Social Justice Activist Says We Must Recognize History’s Harm and Take Action

This year's Greeley Scholar for Peace Studies, Fania Davis shared her perspective on racism in America, the inequities of the justice system and paths toward healing in the university’s annual “Day Without Violence” address, delivered via Zoom from Oakland, California.
UMass Lowell’s 2021 Greeley Scholar for Peace Studies, Fania Davis, shared her perspective on the history of racism in America, the inequities of the justice system and paths toward healing in the university’s annual “Day Without Violence” address, which she delivered via Zoom from her home in Oakland, California.

04/09/2021
By David Perry

When Fania Davis was 15 and growing up in Birmingham, Alabama, she lost two close friends in the September 1963 bombing of the 16th Street Baptist Church that killed four young Black girls and injured more than 20 other congregants.

White supremacist hate-born violence was so pervasive that the city became known among residents as “Bombingham.” Davis, now a civil rights attorney and activist, said her neighborhood was called “Dynamite Hill.”

Those experiences led Davis to dedicate herself to fighting for social and racial justice in America.

As UMass Lowell’s 2021 Greeley Scholar for Peace Studies, Davis shared her perspective on the history of racism in America, the inequities of the justice system and paths toward healing in the university’s annual “Day Without Violence” address, which she delivered via Zoom from her home in Oakland, California.

“April is the season of renewal, rebirth and fragrant and fresh beginnings,” Davis said.

The time is ripe for restorative justice, which seeks to heal conflict caused by crime, rather than perpetuating further harm, she added.

“To shift from a culture of violence to a culture of peace and justice, we need multiple, concurrent reckonings, happening on national, state, regional, local and institutional levels,” she said. “We need to recognize history’s harm, take responsibility for it, take action to repair it and prevent recurrence.”

In her 70-minute talk, Davis described her journey from Birmingham (where she grew up with sister Angela Davis, the political activist and scholar) to her work with the Black Panthers, the decades spent adjudicating in the courtroom and her search for healing energies.

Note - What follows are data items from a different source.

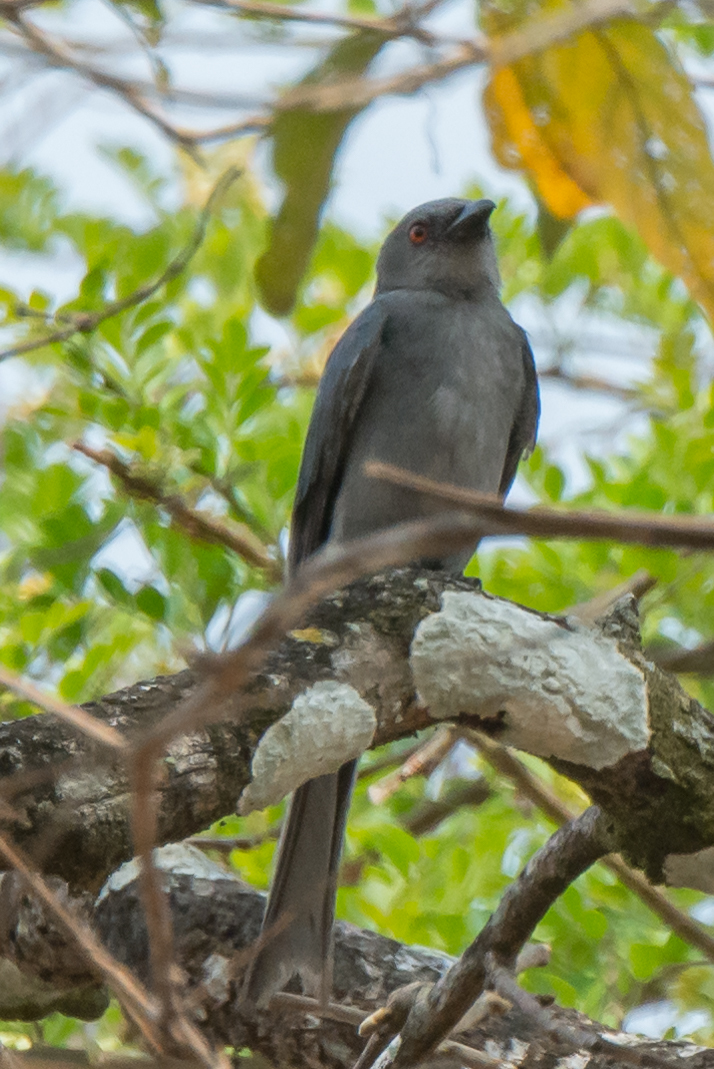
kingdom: Animalia
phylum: Chordata
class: Aves
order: Passeriformes
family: Dicruridae
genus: Dicrurus
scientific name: Dicrurus leucophaeus
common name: Ashy drongo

In restoring herself, she also embraced restorative justice.

“Finding restorative justice was a life-changing moment, an epiphany,” she said. “I no longer had to choose between being either a warrior or a healer. I could be both.”

Though she is now retired from it, Davis founded and directed Restorative Justice for Oakland Youth (RJOY), which works to use restorative justice in schools and juvenile courts.

Her goal was to help youth, “especially historically marginalized youth to embrace their sacredness and power through cultural and community leadership,” and to “interrupt the school-to-prison pipeline.”

Davis spoke of the importance of honoring indigenous people, the urgent need to overhaul the criminal justice system and the responsibility of higher education institutions, particularly land-grant universities, to rectify historical ills.

“For centuries, we have been in collective denial about our biography, and because we have not faced history’s pain, we are trapped in it,” she said. “Until we face and reckon with our history, these cycles of racialized trauma will continue ad infinitum.”

She sees glints of progress. She is encouraged by the participation of whites in Black Lives Matter marches in the wake of George Floyd’s killing, and that reparations were debated during the 2020 presidential campaign. Monuments honoring slave traders have fallen. Systemic racism is now a household term. Colleges and universities are studying their pasts and ways to repay the harmed.

She praised UMass Lowell for its “2020 strategic plans, two task forces and scores of subcommittees and its Council on Social Justice and Inclusion.

“I want to acknowledge you, UMass Lowell, for the work that you are doing,” she said.

Looking ahead, much remains to be done, Davis counseled.

“Beyond tinkering, we must build anew. Nothing less is required to assure non-recurrence,” she said.

Whites need to “wake up” and “educate yourself,” fight systematic racism, model anti-racism and “educate your own people; don’t count on people of color to do that,” she said.

At the outset of her address, Davis led her audience in a few minutes of mindful exercise. When she was done, she said something that set the tone for the rest of her talk:

“If your eyes were closed, open them.”

Davis will lead a virtual event, “The Spiritual Roots of Restorative Justice: Resources for Cultivating Peace in Our Communities,” on April 15, at 6:30 p.m. The event is presented by UMass Lowell and the Greater Lowell Interfaith Leadership Alliance.